■ What is expected: Please copy out everything in the material from the line containing "2. **Quality Assurance" down to the line containing "- Performance monitoring workflows", with both of those lines included.

■ Material provided:
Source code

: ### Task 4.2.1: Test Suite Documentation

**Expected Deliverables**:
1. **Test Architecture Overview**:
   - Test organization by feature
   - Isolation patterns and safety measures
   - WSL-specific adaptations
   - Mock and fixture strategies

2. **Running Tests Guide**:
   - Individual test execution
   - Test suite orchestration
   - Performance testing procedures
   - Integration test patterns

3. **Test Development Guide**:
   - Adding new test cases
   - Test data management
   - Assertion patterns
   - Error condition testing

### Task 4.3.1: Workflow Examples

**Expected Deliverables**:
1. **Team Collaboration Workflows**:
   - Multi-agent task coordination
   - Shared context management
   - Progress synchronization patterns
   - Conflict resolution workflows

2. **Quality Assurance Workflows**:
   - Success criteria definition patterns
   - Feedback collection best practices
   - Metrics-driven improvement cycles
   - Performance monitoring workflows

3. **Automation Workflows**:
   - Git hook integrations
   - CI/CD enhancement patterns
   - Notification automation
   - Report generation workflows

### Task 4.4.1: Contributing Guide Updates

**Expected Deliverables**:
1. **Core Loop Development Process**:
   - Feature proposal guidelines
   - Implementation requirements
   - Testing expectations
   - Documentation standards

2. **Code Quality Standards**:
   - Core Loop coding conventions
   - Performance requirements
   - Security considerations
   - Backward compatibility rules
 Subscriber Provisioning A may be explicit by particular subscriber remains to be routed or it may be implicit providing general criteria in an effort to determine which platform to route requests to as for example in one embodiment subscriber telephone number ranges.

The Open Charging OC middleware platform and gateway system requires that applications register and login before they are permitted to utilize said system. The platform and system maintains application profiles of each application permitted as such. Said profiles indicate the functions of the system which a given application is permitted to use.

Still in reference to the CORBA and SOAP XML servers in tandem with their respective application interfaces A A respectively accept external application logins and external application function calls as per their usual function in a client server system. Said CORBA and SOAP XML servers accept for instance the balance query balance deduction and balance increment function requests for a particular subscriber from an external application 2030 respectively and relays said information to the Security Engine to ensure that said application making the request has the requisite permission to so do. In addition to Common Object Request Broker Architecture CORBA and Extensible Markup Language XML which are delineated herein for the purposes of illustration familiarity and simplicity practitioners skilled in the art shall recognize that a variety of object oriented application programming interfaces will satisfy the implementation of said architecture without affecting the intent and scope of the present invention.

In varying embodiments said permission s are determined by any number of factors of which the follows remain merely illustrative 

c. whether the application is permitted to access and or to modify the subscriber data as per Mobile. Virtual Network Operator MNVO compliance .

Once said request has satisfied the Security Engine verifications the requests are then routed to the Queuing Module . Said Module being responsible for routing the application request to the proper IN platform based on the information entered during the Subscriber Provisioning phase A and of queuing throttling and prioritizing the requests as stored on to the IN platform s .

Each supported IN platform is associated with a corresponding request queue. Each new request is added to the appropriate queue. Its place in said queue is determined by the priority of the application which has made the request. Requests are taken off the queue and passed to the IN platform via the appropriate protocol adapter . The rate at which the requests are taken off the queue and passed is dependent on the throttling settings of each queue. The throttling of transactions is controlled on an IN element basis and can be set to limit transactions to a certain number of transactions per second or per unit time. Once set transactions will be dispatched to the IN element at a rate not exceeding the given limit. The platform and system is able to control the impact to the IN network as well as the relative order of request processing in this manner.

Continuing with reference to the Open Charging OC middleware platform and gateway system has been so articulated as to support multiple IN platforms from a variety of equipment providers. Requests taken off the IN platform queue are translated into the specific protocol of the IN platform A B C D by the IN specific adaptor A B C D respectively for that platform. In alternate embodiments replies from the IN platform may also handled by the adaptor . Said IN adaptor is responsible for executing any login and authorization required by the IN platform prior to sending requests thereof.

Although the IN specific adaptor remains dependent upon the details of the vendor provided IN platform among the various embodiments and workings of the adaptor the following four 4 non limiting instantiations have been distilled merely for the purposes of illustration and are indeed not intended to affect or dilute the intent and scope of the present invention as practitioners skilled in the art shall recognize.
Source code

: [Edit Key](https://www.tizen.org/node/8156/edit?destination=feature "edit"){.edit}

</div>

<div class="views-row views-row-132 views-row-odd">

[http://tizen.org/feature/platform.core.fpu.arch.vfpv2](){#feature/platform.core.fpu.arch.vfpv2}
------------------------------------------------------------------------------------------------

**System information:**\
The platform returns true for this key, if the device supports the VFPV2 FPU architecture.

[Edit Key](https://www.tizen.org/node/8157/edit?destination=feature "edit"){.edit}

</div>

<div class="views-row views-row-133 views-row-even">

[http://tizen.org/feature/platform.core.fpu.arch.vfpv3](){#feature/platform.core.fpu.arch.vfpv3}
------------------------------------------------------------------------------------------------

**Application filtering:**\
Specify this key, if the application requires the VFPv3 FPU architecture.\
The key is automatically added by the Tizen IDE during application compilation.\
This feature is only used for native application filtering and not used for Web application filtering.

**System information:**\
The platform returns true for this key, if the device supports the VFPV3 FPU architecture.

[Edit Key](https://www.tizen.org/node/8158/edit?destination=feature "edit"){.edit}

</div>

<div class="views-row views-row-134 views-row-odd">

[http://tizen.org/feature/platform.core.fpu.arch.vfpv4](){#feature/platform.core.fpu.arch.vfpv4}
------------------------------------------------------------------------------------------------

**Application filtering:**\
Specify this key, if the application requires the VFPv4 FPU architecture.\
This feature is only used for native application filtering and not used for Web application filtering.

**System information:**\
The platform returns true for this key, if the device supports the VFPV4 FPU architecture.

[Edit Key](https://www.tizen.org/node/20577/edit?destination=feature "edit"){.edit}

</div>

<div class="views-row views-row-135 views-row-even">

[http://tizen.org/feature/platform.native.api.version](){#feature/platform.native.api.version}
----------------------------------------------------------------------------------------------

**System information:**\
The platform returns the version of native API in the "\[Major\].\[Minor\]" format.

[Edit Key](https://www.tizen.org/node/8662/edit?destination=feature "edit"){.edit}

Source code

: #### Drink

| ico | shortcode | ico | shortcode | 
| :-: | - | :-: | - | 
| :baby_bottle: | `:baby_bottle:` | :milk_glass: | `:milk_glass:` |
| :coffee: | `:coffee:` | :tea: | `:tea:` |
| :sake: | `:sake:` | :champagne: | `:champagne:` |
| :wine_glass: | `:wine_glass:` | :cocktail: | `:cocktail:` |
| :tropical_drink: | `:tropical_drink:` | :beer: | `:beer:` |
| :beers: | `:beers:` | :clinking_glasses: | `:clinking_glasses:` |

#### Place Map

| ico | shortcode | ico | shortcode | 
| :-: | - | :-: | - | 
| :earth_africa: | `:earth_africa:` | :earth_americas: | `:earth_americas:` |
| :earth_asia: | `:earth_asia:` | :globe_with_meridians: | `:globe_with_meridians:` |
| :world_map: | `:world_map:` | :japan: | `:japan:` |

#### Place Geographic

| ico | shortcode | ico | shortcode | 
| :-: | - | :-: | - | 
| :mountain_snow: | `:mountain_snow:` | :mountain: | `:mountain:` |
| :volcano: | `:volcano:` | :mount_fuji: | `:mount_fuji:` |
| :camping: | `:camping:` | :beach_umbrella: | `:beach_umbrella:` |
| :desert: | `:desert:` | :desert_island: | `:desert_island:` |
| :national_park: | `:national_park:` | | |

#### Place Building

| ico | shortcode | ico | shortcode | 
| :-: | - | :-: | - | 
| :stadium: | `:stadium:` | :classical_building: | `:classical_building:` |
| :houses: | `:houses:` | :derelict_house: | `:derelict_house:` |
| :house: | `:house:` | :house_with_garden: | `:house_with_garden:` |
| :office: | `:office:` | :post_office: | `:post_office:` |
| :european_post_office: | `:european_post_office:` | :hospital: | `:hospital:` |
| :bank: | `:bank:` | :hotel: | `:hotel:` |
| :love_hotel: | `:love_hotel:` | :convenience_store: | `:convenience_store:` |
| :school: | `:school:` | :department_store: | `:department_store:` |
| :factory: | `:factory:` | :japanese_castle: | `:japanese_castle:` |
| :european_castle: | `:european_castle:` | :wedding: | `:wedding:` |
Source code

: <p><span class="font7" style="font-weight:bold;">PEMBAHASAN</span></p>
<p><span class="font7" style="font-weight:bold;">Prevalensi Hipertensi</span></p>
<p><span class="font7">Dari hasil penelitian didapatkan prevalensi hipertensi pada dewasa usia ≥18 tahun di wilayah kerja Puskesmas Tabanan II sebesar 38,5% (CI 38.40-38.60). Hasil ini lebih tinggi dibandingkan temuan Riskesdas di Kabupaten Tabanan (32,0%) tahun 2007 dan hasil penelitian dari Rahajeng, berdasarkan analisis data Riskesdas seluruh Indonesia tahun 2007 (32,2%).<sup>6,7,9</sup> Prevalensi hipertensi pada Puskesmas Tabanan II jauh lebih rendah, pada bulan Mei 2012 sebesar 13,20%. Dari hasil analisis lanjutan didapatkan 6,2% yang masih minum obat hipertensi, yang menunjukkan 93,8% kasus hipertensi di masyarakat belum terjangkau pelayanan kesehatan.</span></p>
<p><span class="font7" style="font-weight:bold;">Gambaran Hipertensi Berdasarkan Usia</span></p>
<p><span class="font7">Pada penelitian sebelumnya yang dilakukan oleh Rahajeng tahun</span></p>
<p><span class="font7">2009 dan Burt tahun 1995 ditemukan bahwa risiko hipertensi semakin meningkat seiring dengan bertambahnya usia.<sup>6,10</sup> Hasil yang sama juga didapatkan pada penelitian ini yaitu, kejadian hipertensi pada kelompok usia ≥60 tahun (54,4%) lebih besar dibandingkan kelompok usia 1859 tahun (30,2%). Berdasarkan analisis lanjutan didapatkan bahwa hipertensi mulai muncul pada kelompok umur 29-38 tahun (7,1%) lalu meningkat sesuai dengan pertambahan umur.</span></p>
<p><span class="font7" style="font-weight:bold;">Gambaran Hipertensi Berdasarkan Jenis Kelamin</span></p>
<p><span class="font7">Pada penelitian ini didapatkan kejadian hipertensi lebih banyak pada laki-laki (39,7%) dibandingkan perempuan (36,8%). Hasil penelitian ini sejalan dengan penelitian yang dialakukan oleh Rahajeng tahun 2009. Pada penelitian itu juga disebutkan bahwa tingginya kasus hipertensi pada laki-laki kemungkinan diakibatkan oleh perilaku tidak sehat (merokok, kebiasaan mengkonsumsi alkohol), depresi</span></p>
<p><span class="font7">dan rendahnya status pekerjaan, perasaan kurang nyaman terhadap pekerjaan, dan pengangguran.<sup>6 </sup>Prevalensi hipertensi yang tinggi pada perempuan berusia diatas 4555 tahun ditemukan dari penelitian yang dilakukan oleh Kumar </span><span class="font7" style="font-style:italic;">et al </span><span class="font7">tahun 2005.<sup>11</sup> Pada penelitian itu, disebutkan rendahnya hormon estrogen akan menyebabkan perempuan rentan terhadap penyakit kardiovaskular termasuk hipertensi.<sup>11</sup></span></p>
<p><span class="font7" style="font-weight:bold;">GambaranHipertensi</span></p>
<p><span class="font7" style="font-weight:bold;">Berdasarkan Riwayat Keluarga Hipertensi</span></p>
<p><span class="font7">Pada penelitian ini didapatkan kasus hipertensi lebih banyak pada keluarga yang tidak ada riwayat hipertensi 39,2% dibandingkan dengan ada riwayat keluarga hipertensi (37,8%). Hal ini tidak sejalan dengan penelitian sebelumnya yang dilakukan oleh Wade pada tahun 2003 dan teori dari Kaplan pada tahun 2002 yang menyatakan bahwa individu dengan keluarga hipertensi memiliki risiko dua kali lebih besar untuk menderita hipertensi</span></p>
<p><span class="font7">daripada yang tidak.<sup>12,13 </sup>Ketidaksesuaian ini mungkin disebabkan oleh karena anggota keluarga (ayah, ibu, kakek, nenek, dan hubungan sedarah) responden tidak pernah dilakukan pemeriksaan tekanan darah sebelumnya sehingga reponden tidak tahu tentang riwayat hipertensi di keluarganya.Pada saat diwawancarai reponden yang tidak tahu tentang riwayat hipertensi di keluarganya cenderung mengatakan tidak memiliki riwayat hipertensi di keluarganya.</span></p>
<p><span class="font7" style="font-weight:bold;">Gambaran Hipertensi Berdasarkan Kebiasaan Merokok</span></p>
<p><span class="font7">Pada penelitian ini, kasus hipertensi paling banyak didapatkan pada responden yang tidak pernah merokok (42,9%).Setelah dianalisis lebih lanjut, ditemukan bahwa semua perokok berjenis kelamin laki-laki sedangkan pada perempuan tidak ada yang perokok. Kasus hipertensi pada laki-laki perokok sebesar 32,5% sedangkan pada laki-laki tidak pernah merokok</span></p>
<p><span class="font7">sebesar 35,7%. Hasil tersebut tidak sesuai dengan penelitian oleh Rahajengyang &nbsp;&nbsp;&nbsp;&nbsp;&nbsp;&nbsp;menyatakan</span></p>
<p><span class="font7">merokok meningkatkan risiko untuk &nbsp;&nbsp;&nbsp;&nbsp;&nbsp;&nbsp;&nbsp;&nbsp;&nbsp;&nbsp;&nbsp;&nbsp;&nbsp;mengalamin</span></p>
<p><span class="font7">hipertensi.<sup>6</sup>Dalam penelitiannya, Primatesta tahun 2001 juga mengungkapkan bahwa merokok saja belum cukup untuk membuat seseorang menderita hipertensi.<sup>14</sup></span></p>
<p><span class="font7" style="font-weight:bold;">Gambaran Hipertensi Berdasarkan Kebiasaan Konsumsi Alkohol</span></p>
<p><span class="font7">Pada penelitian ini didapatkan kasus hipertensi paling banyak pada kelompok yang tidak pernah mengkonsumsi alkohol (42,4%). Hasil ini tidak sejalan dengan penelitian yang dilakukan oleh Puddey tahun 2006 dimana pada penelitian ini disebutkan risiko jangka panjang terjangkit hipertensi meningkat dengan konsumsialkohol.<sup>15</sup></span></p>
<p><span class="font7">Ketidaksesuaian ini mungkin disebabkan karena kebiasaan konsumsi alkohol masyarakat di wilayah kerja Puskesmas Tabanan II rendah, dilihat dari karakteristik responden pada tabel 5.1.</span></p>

■ Answer to this task:
2. **Quality Assurance Workflows**:
   - Success criteria definition patterns
   - Feedback collection best practices
   - Metrics-driven improvement cycles
   - Performance monitoring workflows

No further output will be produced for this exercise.